By all accounts, the accidents are yet again further, irrefutable proof that our deplorable roads, inexperienced and careless drivers and the attendant feeble enforcement of traffic regulations by authorities, continue to pose a threat to the safety and well-being of the traveling public.
Yet, each time our country is hit squarely in the face with accidents of this magnitude, authorities immediately set up commissions of inquiry to probe and prescribe solutions.
But the steps and measures suggested by the commissions haven’t amounted to much; in reality they haven’t contributed in any meaningful way to the reduction of accidents on our highways.
Drivers continue to flagrantly disregard basic traffic regulations and ordinary Ghanaians continue to get slaughtered in preventable accidents.
And making matters worse, those charged with ensuring that our roads are safe look the other way oblivious of the financial and emotional toll road accidents take on families who lose love ones.
In trying and agonizing times like this, it is the norm to express heartfelt sympathies, point fingers and deplore the reckless attitude of our drivers for the carnage on Ghana roads.
However, one group that has escaped accountability is transport owners. If we are to consider road accidents in their totality, transport owners are just as guilty as the untrained, ethically challenged and vastly inexperienced drivers they employ to drive their buses and lorries.
One indisputable fact about transport owners in Ghana is that like businessmen and women around the world, they are more concerned with the bottom line — that is making huge profits at the expense of Ghanaians than doing the right thing.
To this extent they cut corners by employing highly unqualified drivers and putting unworthy vehicles on our roads.
Ultimately, it is ordinary Ghanaians who end up paying the heavy price for their blatant disregard for our traffic laws and the safety of the traveling public.
I bet if our country were an advanced democracy with all the check and balances, transport owners will be sued out of business by the families of victims of road accidents caused by their drivers.

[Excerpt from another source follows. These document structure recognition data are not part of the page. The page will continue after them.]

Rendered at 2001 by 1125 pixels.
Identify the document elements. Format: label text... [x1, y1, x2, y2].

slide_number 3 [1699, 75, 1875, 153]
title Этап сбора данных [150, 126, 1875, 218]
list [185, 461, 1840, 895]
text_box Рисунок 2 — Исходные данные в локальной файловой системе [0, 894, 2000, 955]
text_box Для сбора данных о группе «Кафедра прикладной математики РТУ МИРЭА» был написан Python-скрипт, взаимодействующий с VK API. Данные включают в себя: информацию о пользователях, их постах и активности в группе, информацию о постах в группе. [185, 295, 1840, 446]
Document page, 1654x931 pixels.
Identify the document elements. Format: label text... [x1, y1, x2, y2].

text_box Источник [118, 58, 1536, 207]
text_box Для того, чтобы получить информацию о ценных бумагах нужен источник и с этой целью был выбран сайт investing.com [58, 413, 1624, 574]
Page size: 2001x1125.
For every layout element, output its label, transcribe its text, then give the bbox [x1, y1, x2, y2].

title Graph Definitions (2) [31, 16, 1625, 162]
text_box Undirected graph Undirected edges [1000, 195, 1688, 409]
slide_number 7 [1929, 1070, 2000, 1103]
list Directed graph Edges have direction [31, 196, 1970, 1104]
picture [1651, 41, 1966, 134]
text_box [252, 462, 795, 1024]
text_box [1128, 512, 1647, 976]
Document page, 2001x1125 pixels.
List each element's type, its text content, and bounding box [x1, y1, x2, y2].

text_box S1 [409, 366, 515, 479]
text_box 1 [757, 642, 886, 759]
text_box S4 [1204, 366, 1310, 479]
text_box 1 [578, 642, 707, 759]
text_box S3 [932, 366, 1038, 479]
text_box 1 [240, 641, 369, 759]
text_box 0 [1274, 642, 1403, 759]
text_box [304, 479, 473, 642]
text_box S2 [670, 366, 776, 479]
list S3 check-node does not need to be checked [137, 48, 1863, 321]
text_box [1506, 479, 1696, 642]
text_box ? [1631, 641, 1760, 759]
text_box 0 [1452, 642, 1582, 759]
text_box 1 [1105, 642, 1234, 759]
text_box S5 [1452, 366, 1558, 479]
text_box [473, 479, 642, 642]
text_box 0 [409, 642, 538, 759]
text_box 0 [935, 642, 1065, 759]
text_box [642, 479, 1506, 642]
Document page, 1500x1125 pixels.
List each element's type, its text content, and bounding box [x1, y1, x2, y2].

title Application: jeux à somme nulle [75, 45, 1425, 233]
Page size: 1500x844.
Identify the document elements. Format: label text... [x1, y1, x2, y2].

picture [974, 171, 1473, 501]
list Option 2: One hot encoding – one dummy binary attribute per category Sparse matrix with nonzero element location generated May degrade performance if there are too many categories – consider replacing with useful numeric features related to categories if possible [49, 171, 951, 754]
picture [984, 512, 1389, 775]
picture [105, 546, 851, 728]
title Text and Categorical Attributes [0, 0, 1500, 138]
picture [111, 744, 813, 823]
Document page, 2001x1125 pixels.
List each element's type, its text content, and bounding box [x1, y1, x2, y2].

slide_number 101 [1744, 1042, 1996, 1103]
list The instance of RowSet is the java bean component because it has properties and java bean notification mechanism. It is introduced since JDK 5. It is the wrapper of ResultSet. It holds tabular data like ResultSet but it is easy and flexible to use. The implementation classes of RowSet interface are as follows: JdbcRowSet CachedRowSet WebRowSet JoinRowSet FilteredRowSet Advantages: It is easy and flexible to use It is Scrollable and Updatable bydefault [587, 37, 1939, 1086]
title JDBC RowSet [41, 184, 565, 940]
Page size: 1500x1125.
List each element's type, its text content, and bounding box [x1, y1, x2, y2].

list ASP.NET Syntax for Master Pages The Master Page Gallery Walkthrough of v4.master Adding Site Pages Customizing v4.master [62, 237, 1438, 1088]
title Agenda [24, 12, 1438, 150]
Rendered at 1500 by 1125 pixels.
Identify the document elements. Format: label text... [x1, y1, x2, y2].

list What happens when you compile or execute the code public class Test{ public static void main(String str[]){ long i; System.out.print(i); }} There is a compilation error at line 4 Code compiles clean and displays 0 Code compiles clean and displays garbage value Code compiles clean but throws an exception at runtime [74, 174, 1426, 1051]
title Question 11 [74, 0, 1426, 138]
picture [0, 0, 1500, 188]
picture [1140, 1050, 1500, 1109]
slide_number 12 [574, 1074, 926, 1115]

Let it be said loud and clear again for the thousandth time that our roads are dangerous thanks in large measure to reckless and unprincipled drivers, our law enforcement authorities who fail to enforce regulations that will guarantee the safety of passengers and of course, to the whims and caprices of unscrupulous transport owners.
Against this sordid background and in view of last week’s heart-wrenching road wrecks, it is time authorities do something drastic to stem the seemingly endless carnage on our roads.
One very important step authorities can take is to shift attention from the usual suspects, drivers and MTU officials and train it on transport owners.
If they are compelled by law to regularly repair their vehicles and hire reliable and highly qualified and experienced drivers, there would no doubt be a significant reduction in the number of devastating road mishaps.